We may find ourselves feeling isolated, hurt, misunderstood, or altogether dismissed.
In such a polarizing, political culture, it can seem daunting to know where safety and security may be found.
I am here to encourage you: it is possible!
I recently moved back to Mississippi after living in Virginia for five years. Let me tell you, never have I ever felt so silenced and isolated regarding my values and beliefs in both locations.
During my stint in Virginia, I often felt silenced because I leaned toward more, conservative viewpoints in comparison to those around me.
However, since moving home to the good ole ‘bible belt’ of Mississippi, I feel far too liberal to speak my mind without receiving ridicule or being dismissed with a not-so-affectionate eye roll.
For the last five to ten years, I have found myself in what feels like a discouraging, lose-lose situation.

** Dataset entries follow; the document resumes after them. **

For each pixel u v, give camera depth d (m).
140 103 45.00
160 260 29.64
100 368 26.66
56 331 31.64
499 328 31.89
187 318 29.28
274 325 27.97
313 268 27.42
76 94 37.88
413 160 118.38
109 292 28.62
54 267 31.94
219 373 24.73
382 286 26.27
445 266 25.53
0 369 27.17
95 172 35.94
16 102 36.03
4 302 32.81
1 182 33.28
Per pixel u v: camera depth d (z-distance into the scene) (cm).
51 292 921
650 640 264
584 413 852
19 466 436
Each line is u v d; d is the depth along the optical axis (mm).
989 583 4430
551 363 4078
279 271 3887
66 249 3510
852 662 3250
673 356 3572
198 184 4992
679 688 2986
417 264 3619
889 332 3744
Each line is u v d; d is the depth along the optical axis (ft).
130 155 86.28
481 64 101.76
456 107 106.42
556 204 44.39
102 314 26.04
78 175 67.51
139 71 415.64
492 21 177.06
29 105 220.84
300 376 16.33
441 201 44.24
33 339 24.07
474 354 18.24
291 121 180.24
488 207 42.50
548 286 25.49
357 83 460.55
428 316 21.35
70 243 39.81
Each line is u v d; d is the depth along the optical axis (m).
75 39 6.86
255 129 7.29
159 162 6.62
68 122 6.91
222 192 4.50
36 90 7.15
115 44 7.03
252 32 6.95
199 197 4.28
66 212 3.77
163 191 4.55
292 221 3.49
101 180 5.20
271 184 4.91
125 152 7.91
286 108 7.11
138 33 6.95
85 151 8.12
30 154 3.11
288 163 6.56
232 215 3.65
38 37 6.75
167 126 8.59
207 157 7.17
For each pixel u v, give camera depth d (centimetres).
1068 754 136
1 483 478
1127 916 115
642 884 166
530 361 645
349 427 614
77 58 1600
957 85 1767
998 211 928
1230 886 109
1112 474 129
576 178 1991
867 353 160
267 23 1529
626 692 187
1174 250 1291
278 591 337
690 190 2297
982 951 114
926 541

In my anxious silence, I wondered and feared, ‘Will anyone listen to me? Will I be heard? Will I get made fun of or be disrespected? Will anyone care?’
As I have processed these experiences, I am learning many of us have these fears and insecurities.
With the skills I have learned and developed in the counseling profession, we hope to help you, in practical ways, find connection, security, and even safety amidst the murky waters of disagreements.
What We Seek
Why are disagreements so hard?
We are sharing something important to us to with another person; there is an element of exposure. This makes us vulnerable and susceptible to rejection.
Often in the face of rejection, we seek belonging, connection, and being known. We want to find a place where we belong and have common ground with others.
We want to connect with those around us. When encountering someone who opposes issues of value and importance to us, it can feel like a dismissal of who we are; what makes you, you.
Lastly, we find ourselves wanting to be known. When disagreeing with others, it can feel as though we are misunderstood. This can cause feelings of isolation and loneliness. Naturally, we tend to shut down or be defensive in efforts to protect ourselves.
How We Find it
So how do we find things like safety and security amidst disagreeing with others? I have one word for you here:
In my both my personal and counseling experience, the common phrase ‘easier said than done’ comes to mind in relation to the concept of listening. However, I encourage you to view listening as an avenue through which belonging and connection can be achieved.
In counseling, we often use the term ‘active listening.’ This indicates a progressive posture to listening as oppose to a passive one. We often enter conversations waiting for our turn to speak, picking apart what others are saying, or being internally distracted by our own thoughts and opinions.
When you find yourself in a disagreement, consider taking a moment to truly listen.
Listen actively by acknowledging feelings communicated, make eye contact, summarize and paraphrase what the other is saying. Lay down judgment and seek to understand before being understood.
Make a Choice
Choose people not beliefs.
It can be easy to get caught up in being right over being human. (Trust me, I have been there!)
Yet, I have found the pursuit of “winning” a conversation inevitably prevents connection and increases isolation. Ask yourself, ‘What do I have in common with those I fundamentally disagree with?’
Your answer: human dignity. If we choose to honor the inherent dignity of humanness in one another, we find sameness; we find connection.